# Einzugsermächtigung für Vispas? Wie macht ihr das?



## Lucio (7. Januar 2007)

Hallo,

auf dem Vispas-Antrag, der abgeschickt wird, ist ein Passus bzgl  einer Einzugsermächtigung für das nächste Jahr. Hoffe ich habs richtig übersetzt, meine Papiere sind auf Niederl.|kopfkrat
Ist das nur für den Vispas, oder der komplette Beitrag für Verein incl Vispas? Ich tippe auf Vispas, denn der Zettel wird ja an die "Angelfederation" geschickt. Aber who knows|uhoh:

Wie haltet ihr das denn? Widersprecht ihr der Einzugermächtigung indem ihr das Kästchen ankreuzt, oder willigt ihr ein?
Falls man einwilligt, muss ja die Bankverbindung übermittelt werden. Reicht da die "IBAN" oder ist auch "SWIFT" erforderlich? Die meisten von uns haben ja kein Konto in NL.

Gruß Lucio


----------



## darth carper (7. Januar 2007)

*AW: Einzugsermächtigung für Vispas? Wie macht ihr das?*

ich weiß ja nicht in welchem verein du bist, aber meiner hat ein konto in deutschland.
wenn das geld nur für den vispas ist, dann wird es sicher auch ein deutsches konto geben, genau wie damals bei der fisakte.


----------



## Lachsy (7. Januar 2007)

*AW: Einzugsermächtigung für Vispas? Wie macht ihr das?*



darth carper schrieb:


> ich weiß ja nicht in welchem verein du bist, aber meiner hat ein konto in deutschland.
> wenn das geld nur für den vispas ist, dann wird es sicher auch ein deutsches konto geben, genau wie damals bei der fisakte.

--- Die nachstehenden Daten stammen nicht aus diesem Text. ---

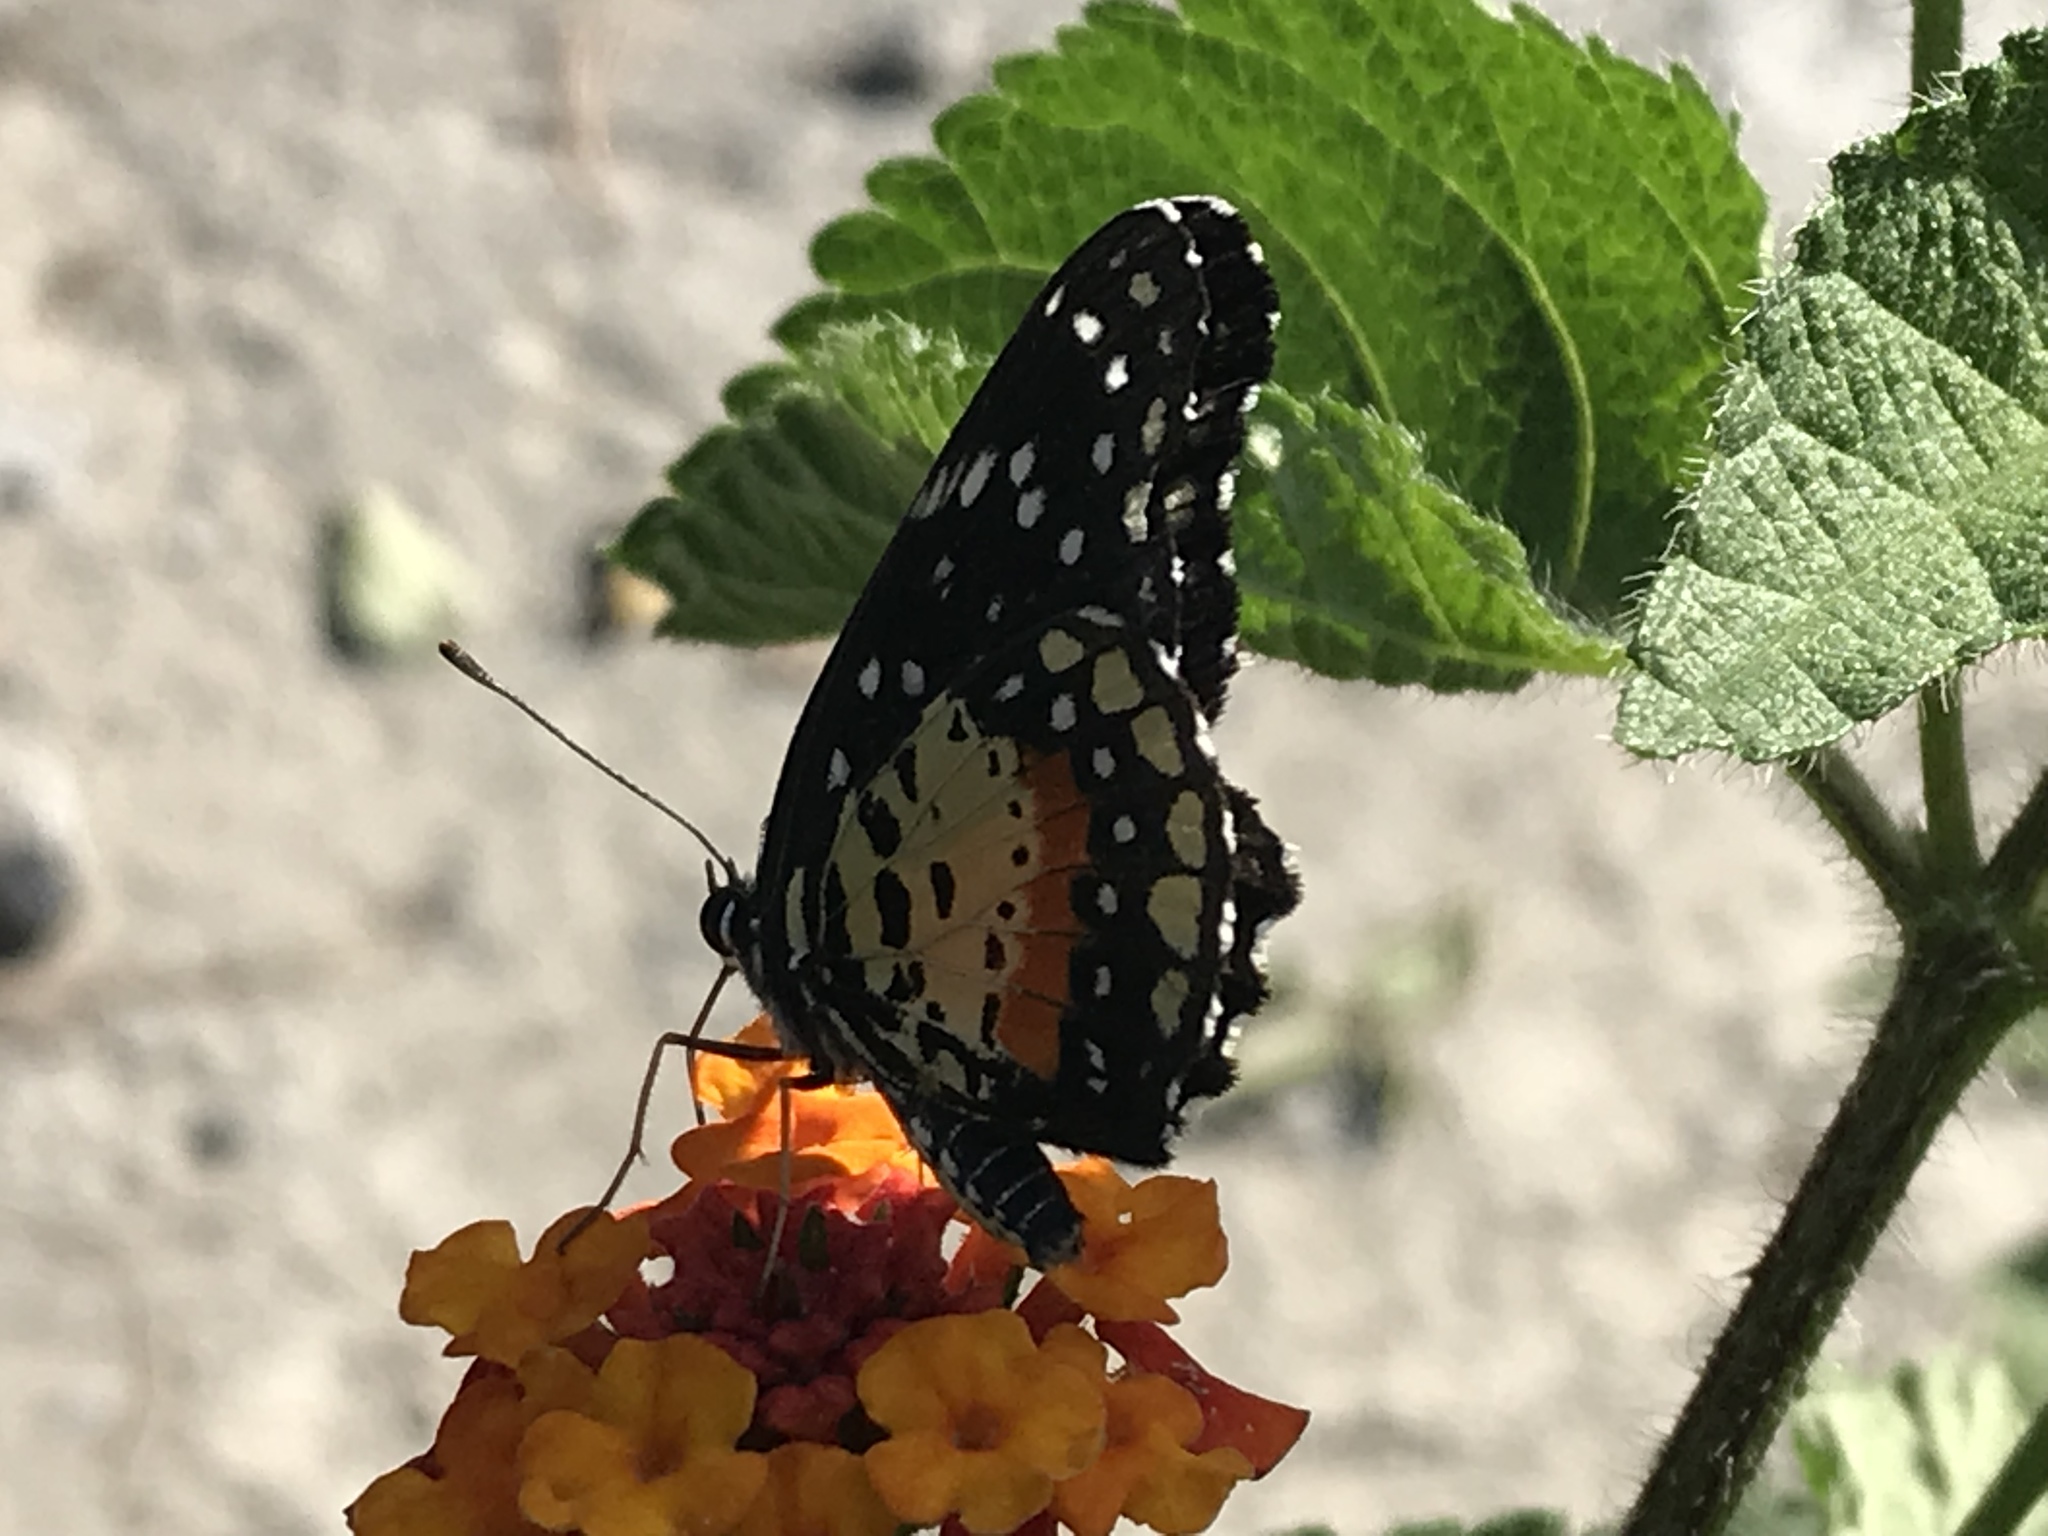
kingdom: Animalia
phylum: Arthropoda
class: Insecta
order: Lepidoptera
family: Nymphalidae
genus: Chlosyne
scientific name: Chlosyne janais
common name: Crimson patch
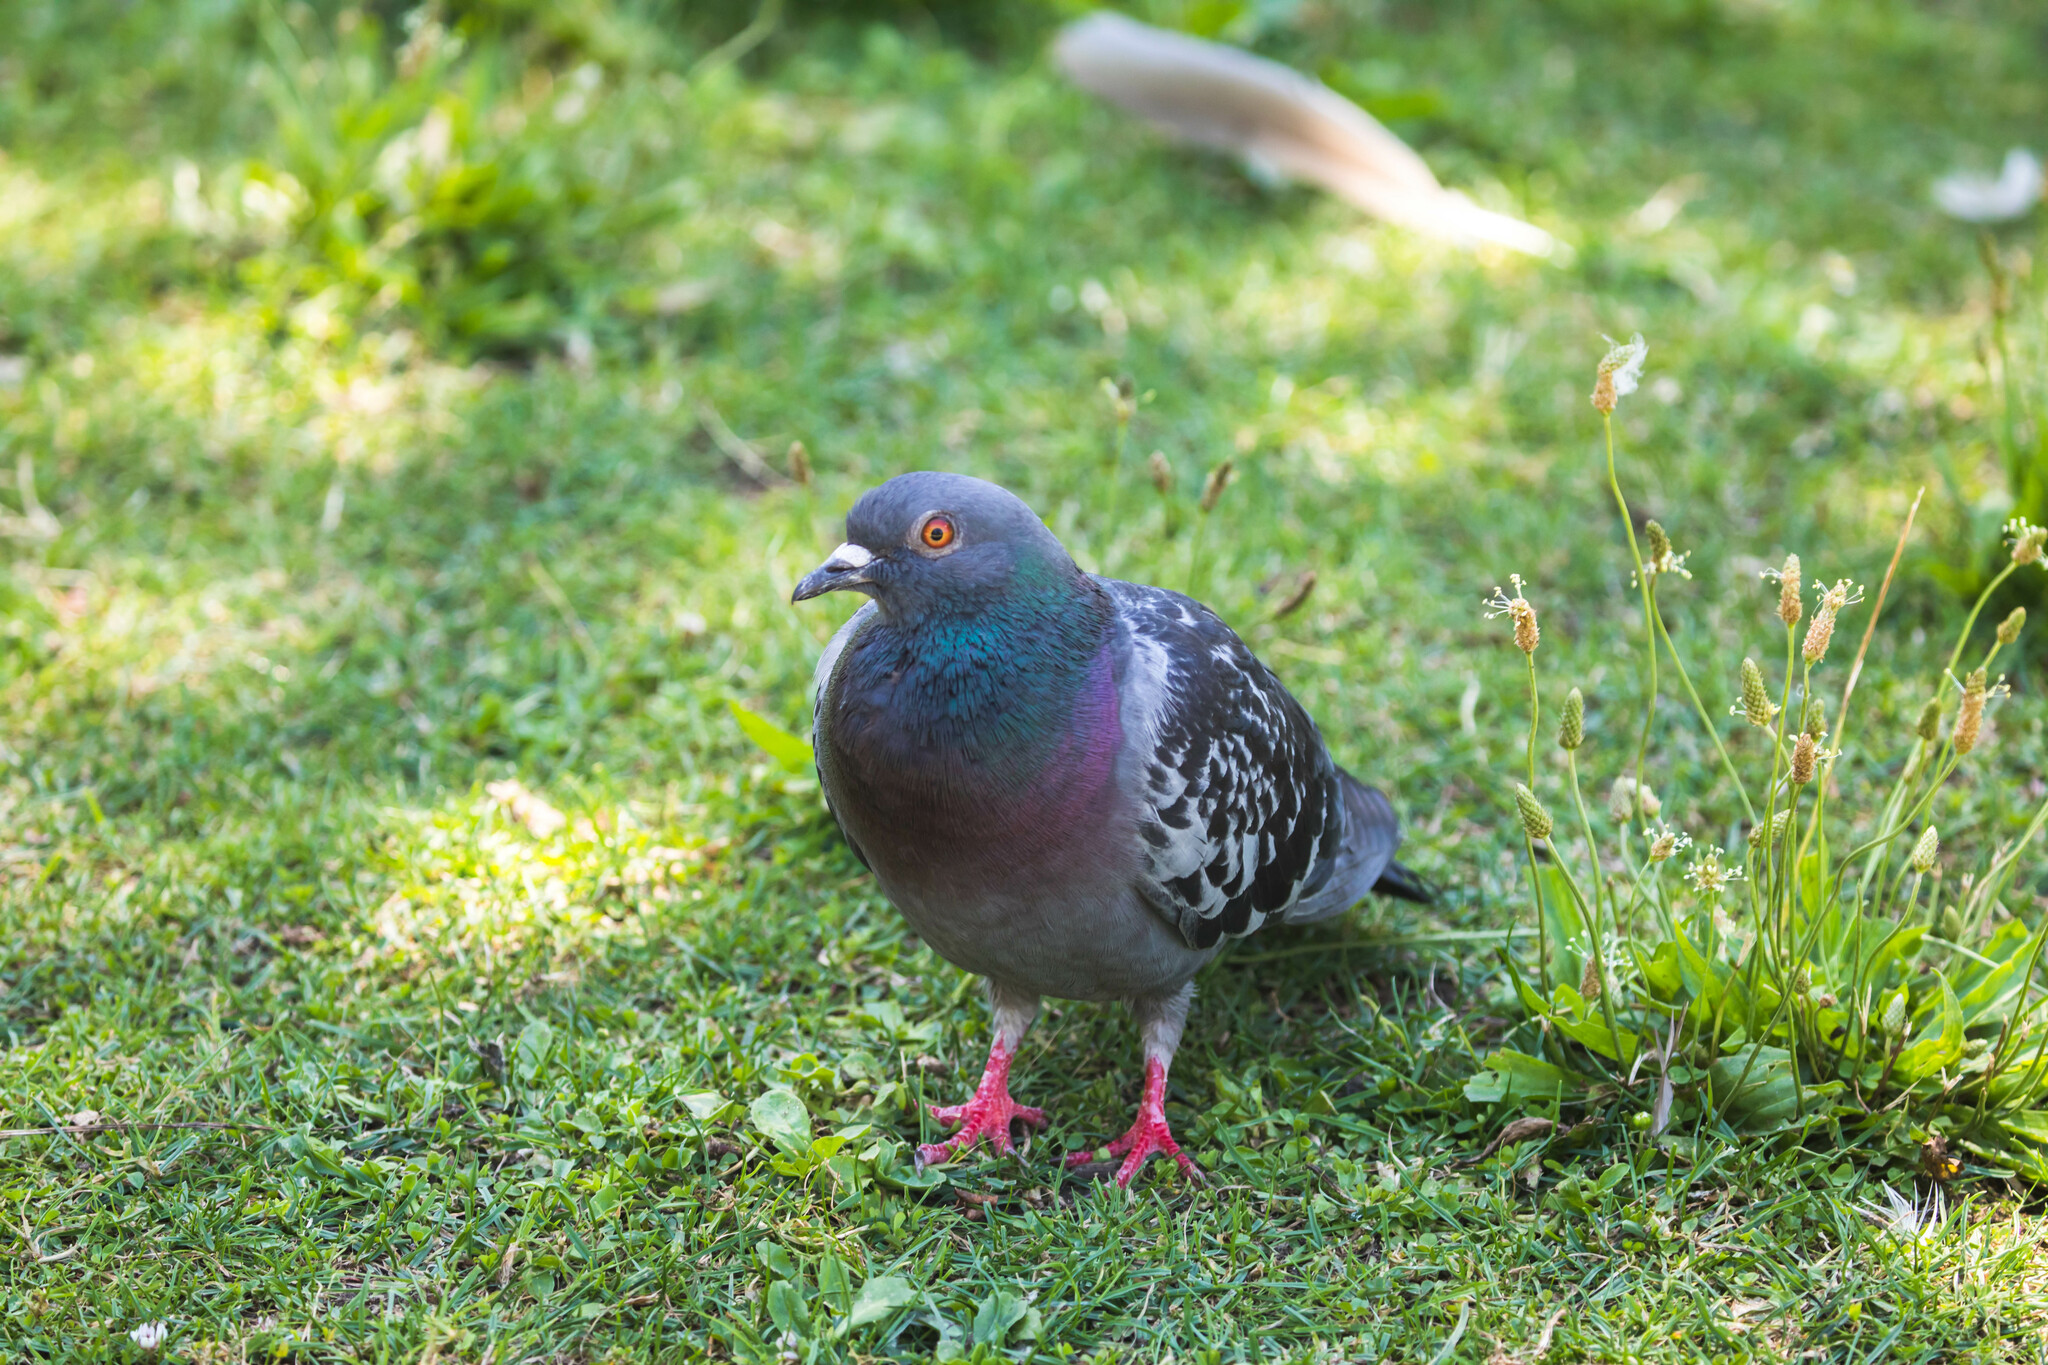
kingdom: Animalia
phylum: Chordata
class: Aves
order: Columbiformes
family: Columbidae
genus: Columba
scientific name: Columba livia
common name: Rock pigeon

meiner hat auch ein konto in deutschland, wir haben das geld überwiesen.

mfg Lachsy


----------



## DrFeelBetter (7. Januar 2007)

*AW: Einzugsermächtigung für Vispas? Wie macht ihr das?*

Hallo @ all,

eigentlich bezahlst du die Gebühr bei deinem Verein, und dieser

überweisst das ganze dann weiter....so ist das zumindest bei

mir geregelt. Habe aber von einem Vereinsmitglied gehört,

das die ein Überweisungsformular dabei legen, wo dann keine

weiteren kosten für Auslandsüberweisungen entstehen sollen.

Kann ich eben nur so weiter geben.

mfg

Doc


----------



## DrFeelBetter (9. Januar 2007)

*AW: Einzugsermächtigung für Vispas? Wie macht ihr das?*

Hoi,

also mein Verein schickt das ganze für mich weg...demnach

entfallen diese Bedingungen

fg

Doc


----------